Die Benachrichtigung an den Museumschef schickte er um 18.11 Uhr raus, erinnert er sich. „Diese Whatsapp werde ich nie löschen“, sagt Roland Mönig. Denn es ging alles so schnell. Vor zwei Wochen erst endete die Salzburger Ausstellung. Und jetzt hängt das geheimnisvolle und mythisch aufgeladene Bild in Wuppertals Pracht-Tempel. Mönig: „Ich hätte nie zu hoffen gewagt, eines Tages ein Werk von Anselm Kiefer für unser Haus zu erwerben.“
Hintergrund: Die meisten Museen haben seit vielen Jahren keinen Ankaufsetat mehr für derartig kostspielige Ankäufe. Und sind abhängig von Kunstsinn und Großzügigkeit, von Spürnase und Leidenschaft eines Mäzens. Der Preis? Natürlich schweigt des Stifters Höflichkeit über die Summe.

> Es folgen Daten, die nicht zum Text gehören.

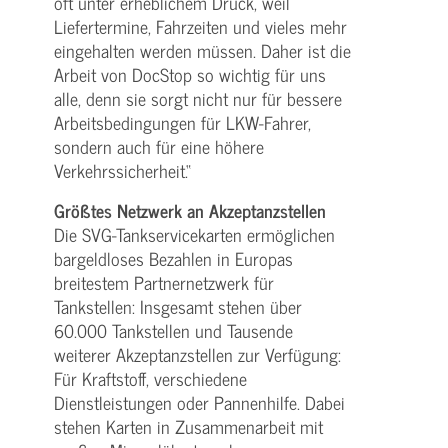
oft unter erheblichem Druck, weil
Liefertermine, Fahrzeiten und vieles mehr
eingehalten werden müssen. Daher ist die
Arbeit von DocStop so wichtig für uns
alle, denn sie sorgt nicht nur für bessere
Arbeitsbedingungen für LKW-Fahrer,
sondern auch für eine höhere
Verkehrssicherheit.“
Größtes Netzwerk an Akzeptanzstellen
Die SVG-Tankservicekarten ermöglichen
bargeldloses Bezahlen in Europas
breitestem Partnernetzwerk für
Tankstellen: Insgesamt stehen über
60.000 Tankstellen und Tausende
weiterer Akzeptanzstellen zur Verfügung:
Für Kraftstoff, verschiedene
Dienstleistungen oder Pannenhilfe. Dabei
stehen Karten in Zusammenarbeit mit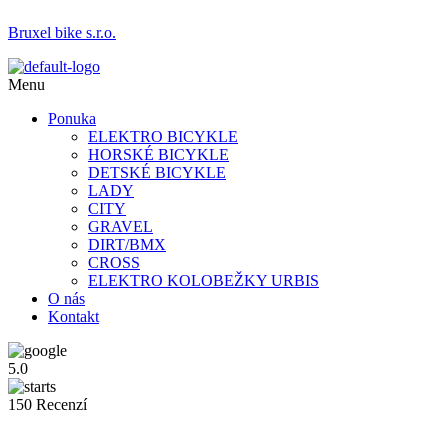
Bruxel bike s.r.o.
Menu
Ponuka
ELEKTRO BICYKLE
HORSKÉ BICYKLE
DETSKÉ BICYKLE
LADY
CITY
GRAVEL
DIRT/BMX
CROSS
ELEKTRO KOLOBEŽKY URBIS
O nás
Kontakt
5.0
150 Recenzí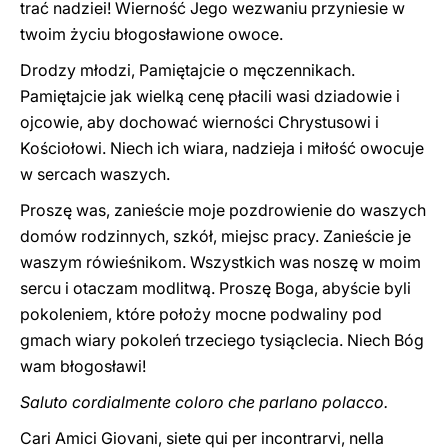
trać nadziei! Wierność Jego wezwaniu przyniesie w
twoim życiu błogosławione owoce.
Drodzy młodzi, Pamiętajcie o męczennikach.
Pamiętajcie jak wielką cenę płacili wasi dziadowie i
ojcowie, aby dochować wierności Chrystusowi i
Kościołowi. Niech ich wiara, nadzieja i miłość owocuje
w sercach waszych.
Proszę was, zanieście moje pozdrowienie do waszych
domów rodzinnych, szkół, miejsc pracy. Zanieście je
waszym rówieśnikom. Wszystkich was noszę w moim
sercu i otaczam modlitwą. Proszę Boga, abyście byli
pokoleniem, które położy mocne podwaliny pod
gmach wiary pokoleń trzeciego tysiąclecia. Niech Bóg
wam błogosławi!
Saluto cordialmente coloro che parlano polacco.
Cari Amici Giovani, siete qui per incontrarvi, nella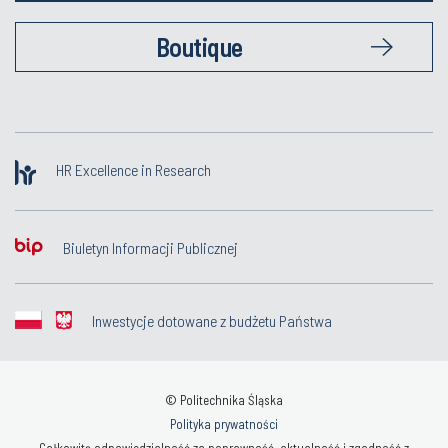
Boutique
HR Excellence in Research
Biuletyn Informacji Publicznej
Inwestycje dotowane z budżetu Państwa
© Politechnika Śląska
Polityka prywatności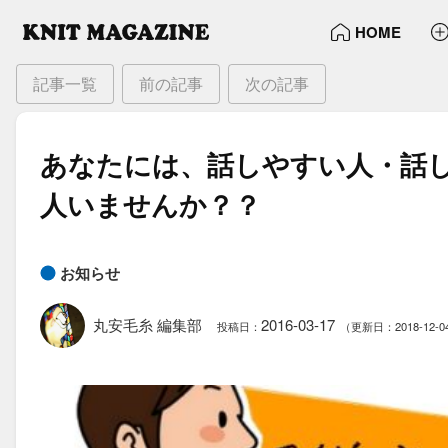
HOME
記事一覧
前の記事
次の記事
あなたには、​話しやすい​人・話
人いませんか？？
お知らせ
丸安毛糸 編集部
2016-03-17
投稿日：
（更新日：2018-12-0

Beim Blick aber auf internationale Auktionsergebnisse erahnt man, dass Kiefer-Gemälde oder Skulpturen locker sieben- bis achtstellige Summen erzielen können.
Zurück zu dem Meisterwerk aus Kiefers Werkserie „Mein Rhein“. Die schwarzen Buchstaben „Anselm war hier“ (Anselm hic fuit) werden gekrönt von einem breiten länglichen Streifen Blattgold am oberen Bildrand. Das schimmernde Rheingold – eine Anspielung an Richard Wagners „Ring des Nibelungen“ – taucht ein, wie Museumschef Roland Mönig sagt, in „tropische Farbigkeit“ des Rheins. Der „heilige Strom“, wie Heinrich Heine den Rhein einst nannte – war für Kiefer seit seiner Jugend ein faszinierendes Mysterium.
Wild quellen die gemischten Schichten aus Emulsion, Ölfarbe, Acryl, Schellack und Sedimenten von Elektrolyten. Das bronzierte Türkis erinnert an Flüssigkeit, die alten Batterien entweicht. Die Materialschichten wabern und schlingern über die Oberfläche, strahlen aber von Weitem und lassen den Betrachter so schnell nicht los. Wie meist, so gibt Anselm Kiefer auch auf diesem Bild mit seinen handgeschriebenen Wörtern Rätsel auf.
Möglicherweise sind es Verweise auf die berühmten Rheintöchter oder Nornen. Um das herauszufinden, wird Roland Mönig bald mit Kiefer Kontakt aufnehmen. Wäre ja möglich, dass dabei eine Anselm-Kiefer-Ausstellung im Von der Heydt-Museum zur Sprache kommt. Sicherlich ein Knüller wäre das, nicht nur für Wuppertal.